In the concurrent world, locality is a first-order issue that trumps most other performance considerations. Now locality is no longer just about fitting well into cache and RAM, but to avoid scalability busters by keeping tightly coupled data physically close together and separately used data far, far apart.
Of Course, You'd Never Convoy On a Global Lock
Nobody would ever willingly write code like this in a tight loop.
// Threads 1-N while( ... ) { globalMutex.lock(); DoWork(); globalMutex.unlock(); }
This is clearly foolish, because all the work is being done while holding a global lock and so only one thread can make progress at a time. We end up with a classic lock convoy: At any given time, all of the threads save one are piled up behind the lock as each waits idly for its turn to come.
Convoys are a classic way to kill parallel scalability. In this example, we'll get no parallel speedup at all because this is just a fancy way to write sequential code. In fact, we'll probably get a minor performance hit because of taking and releasing the lock many times and incurring context switches, and so we would be better off just putting the lock around the whole loop and making the convoy more obvious.
True, we sometimes still gain some parallel benefit when only part of each thread's work is done while holding the lock:
// Threads 1-N while( ... ) { DoParallelWork(); // p = time spent here, // parallel portion globalMutex.lock(); DoSequentialWork(); // s = time spent here, // sequential portion globalMutex.unlock(); }
Now at least some of the threads' work can be done in parallel.
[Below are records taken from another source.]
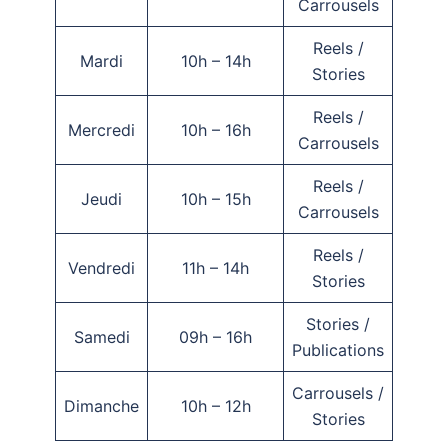
Carrousels
Reels /
Mardi
10h – 14h
Stories
Reels /
Mercredi
10h – 16h
Carrousels
Reels /
Jeudi
10h – 15h
Carrousels
Reels /
Vendredi
11h – 14h
Stories
Stories /
Samedi
09h – 16h
Publications
Carrousels /
Dimanche
10h – 12h
Stories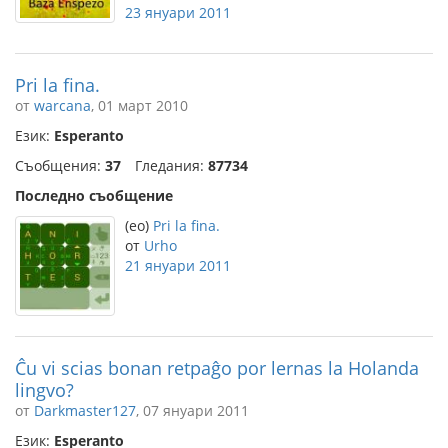
23 януари 2011
Pri la fina.
от
warcana
, 01 март 2010
Език:
Esperanto
Съобщения:
37
Гледания:
87734
Последно съобщение
(eo)
Pri la fina.
от
Urho
21 януари 2011
Ĉu vi scias bonan retpaĝo por lernas la Holanda
lingvo?
от
Darkmaster127
, 07 януари 2011
Език:
Esperanto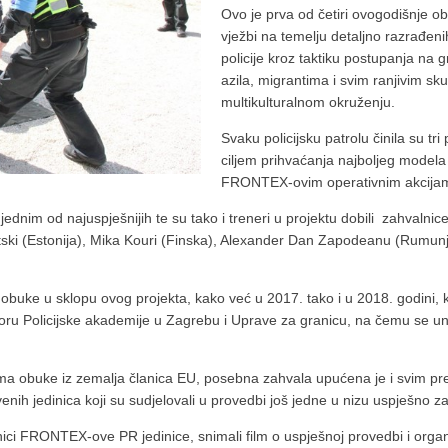
Ovo je prva od četiri ovogodišnje o
vježbi na temelju detaljno razrađen
policije kroz taktiku postupanja na 
azila, migrantima i svim ranjivim sk
multikulturalnom okruženju.
Svaku policijsku patrolu činila su tr
ciljem prihvaćanja najboljeg modela
FRONTEX-ovim operativnim akcijama 
ednim od najuspješnijih te su tako i treneri u projektu dobili zahvaln
tski (Estonija), Mika Kouri (Finska), Alexander Dan Zapodeanu (Rumunj
buke u sklopu ovog projekta, kako već u 2017. tako i u 2018. godini, ka
poru Policijske akademije u Zagrebu i Uprave za granicu, na čemu se u
cima obuke iz zemalja članica EU, posebna zahvala upućena je i svim pr
venih jedinica koji su sudjelovali u provedbi još jedne u nizu uspješn
ici FRONTEX-ove PR jedinice, snimali film o uspješnoj provedbi i organiz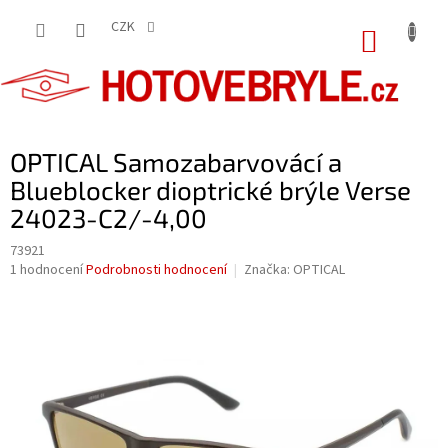
Přejít
na
CZK
NÁKUP
obsah
KOŠÍK
OPTICAL Samozabarvovácí a
Blueblocker dioptrické brýle Verse
24023-C2/-4,00
73921
Průměrné
1 hodnocení
Podrobnosti hodnocení
Značka:
OPTICAL
hodnocení
produktu
je
5,0
z
5
hvězdiček.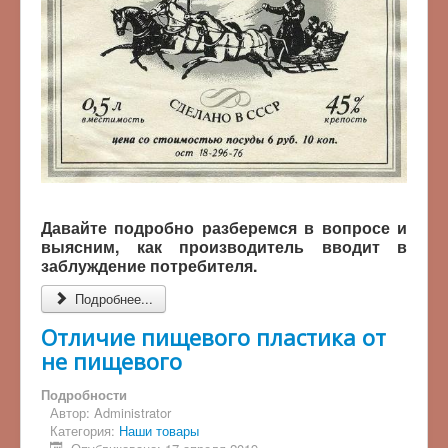
Давайте подробно разберемся в вопросе и
выясним, как производитель вводит в
заблуждение потребителя.
Подробнее...
Отличие пищевого пластика от
не пищевого
Подробности
Автор:
Administrator
Категория:
Наши товары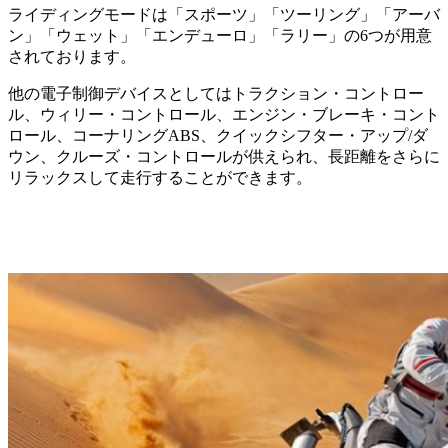
ライディングモードは「スポーツ」「ツーリング」「アーバ
ン」「ウェット」「エンデューロ」「ラリー」の6つが用意
されております。
他の電子制御デバイスとしてはトラクション・コントロー
ル、ウィリー・コントロール、エンジン・ブレーキ・コント
ロール、コーナリングABS、クイックシフター・アップ/ダ
ウン、クルーズ・コントロールが供えられ、長距離をさらに
リラックスして走行することができます。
Of course, we still hit Amdahl's Law [1]: Even on infinitely parallel hardware with an infinite number of workers, the maximum speedup is merely (s+p)/s,
minus whatever overhead we incur to perform the locking and context switches. But if we fail to measure (ahem) and the time spent in p
is much less than in s
, we're really gaining little and we've again written a convoy.
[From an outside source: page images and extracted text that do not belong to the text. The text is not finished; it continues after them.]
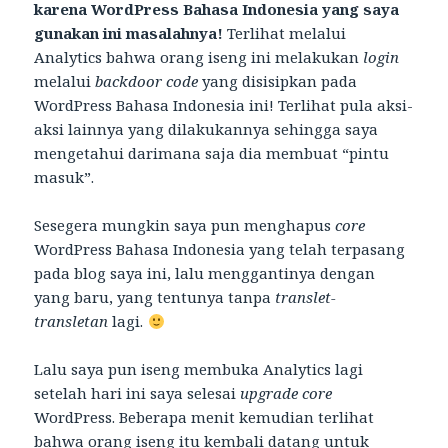
karena WordPress Bahasa Indonesia yang saya
gunakan ini masalahnya!
Terlihat melalui
Analytics bahwa orang iseng ini melakukan
login
melalui
backdoor code
yang disisipkan pada
WordPress Bahasa Indonesia ini! Terlihat pula aksi-
aksi lainnya yang dilakukannya sehingga saya
mengetahui darimana saja dia membuat “pintu
masuk”.
Sesegera mungkin saya pun menghapus
core
WordPress Bahasa Indonesia yang telah terpasang
pada blog saya ini, lalu menggantinya dengan
yang baru, yang tentunya tanpa
translet-
transletan
lagi.
Lalu saya pun iseng membuka Analytics lagi
setelah hari ini saya selesai
upgrade core
WordPress. Beberapa menit kemudian terlihat
bahwa orang iseng itu kembali datang untuk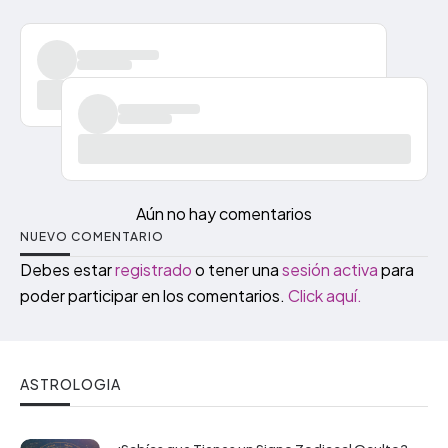
Aún no hay comentarios
NUEVO COMENTARIO
Debes estar
registrado
o tener una
sesión activa
para
poder participar en los comentarios.
Click aquí.
ASTROLOGIA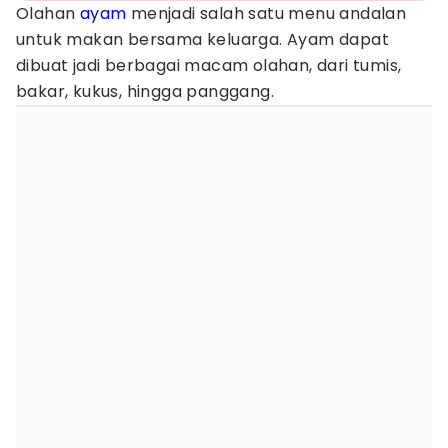
Olahan
ayam
menjadi salah satu menu andalan
untuk makan bersama keluarga. Ayam dapat
dibuat jadi berbagai macam olahan, dari tumis,
bakar, kukus, hingga panggang.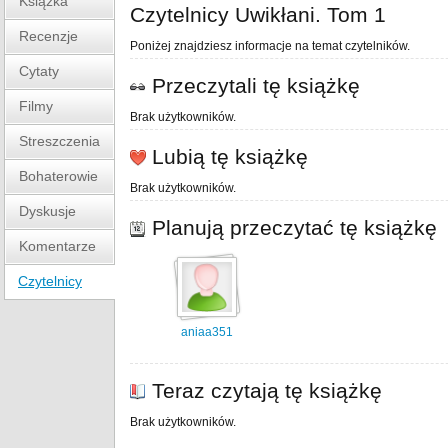
Książka
Czytelnicy Uwikłani. Tom 1
Recenzje
Poniżej znajdziesz informacje na temat czytelników.
Cytaty
Przeczytali tę książkę
Filmy
Brak użytkowników.
Streszczenia
Lubią tę książkę
Bohaterowie
Brak użytkowników.
Dyskusje
Planują przeczytać tę książkę
Komentarze
Czytelnicy
aniaa351
Teraz czytają tę książkę
Brak użytkowników.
We'd never willingly do this. But the ugly truth is that we do it all the time: Sometimes it happens unintentionally; for example, when some function we call might be taking a lock on a popular mutex unbeknownst to us. But often it happens invisibly, when hardware will helpfully take exactly such an exclusive lock automatically, and silently, on our behalf. Let's see how, why, and what we can do about it.